> **Problem**
Retype every entry below without pictures.

> **Available records**
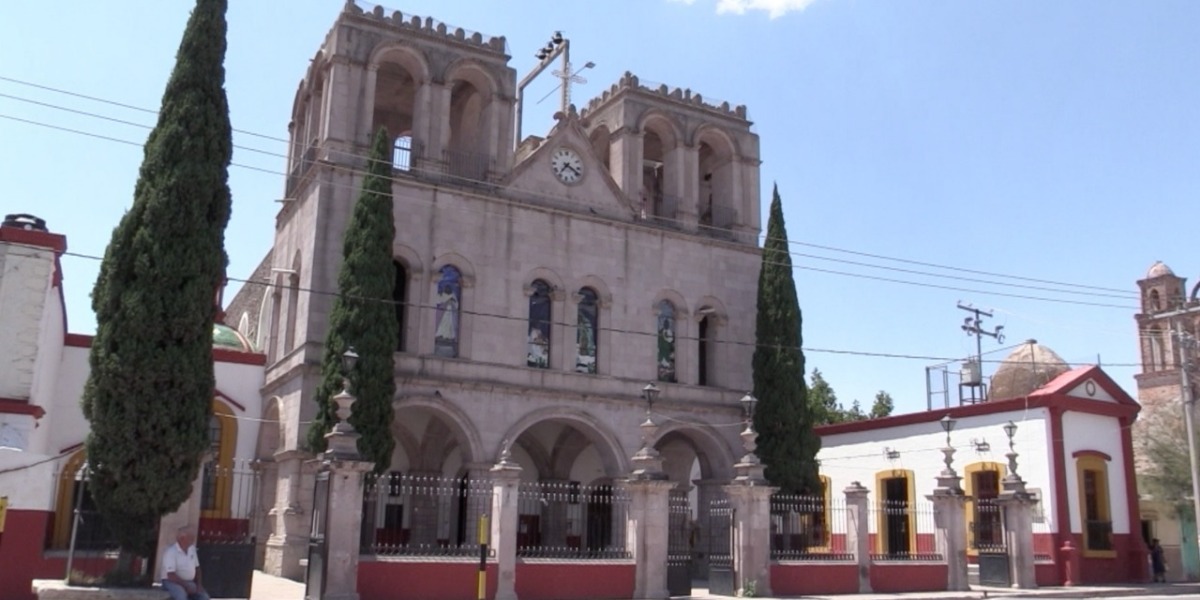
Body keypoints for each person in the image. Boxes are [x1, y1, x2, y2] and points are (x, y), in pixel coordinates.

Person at [161, 526, 209, 600]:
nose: (193, 540)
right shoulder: (171, 552)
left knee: (204, 597)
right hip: (171, 582)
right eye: (190, 537)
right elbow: (171, 575)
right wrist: (185, 586)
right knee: (181, 595)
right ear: (182, 538)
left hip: (189, 582)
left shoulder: (192, 549)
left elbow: (197, 569)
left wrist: (199, 585)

> **Solved exercise**
Body keypoints for each person in the image. Boxes are [x1, y1, x2, y2] and points are (x, y), in pixel coordinates.

Person at [161, 526, 209, 600]:
nose: (193, 540)
right shoulder: (171, 552)
left knee: (204, 597)
right hip: (171, 582)
right eye: (190, 537)
right elbow: (171, 575)
right wrist: (185, 586)
right knee: (181, 595)
right ear: (182, 538)
left hip: (189, 582)
left shoulder: (192, 549)
left elbow: (197, 569)
left wrist: (199, 585)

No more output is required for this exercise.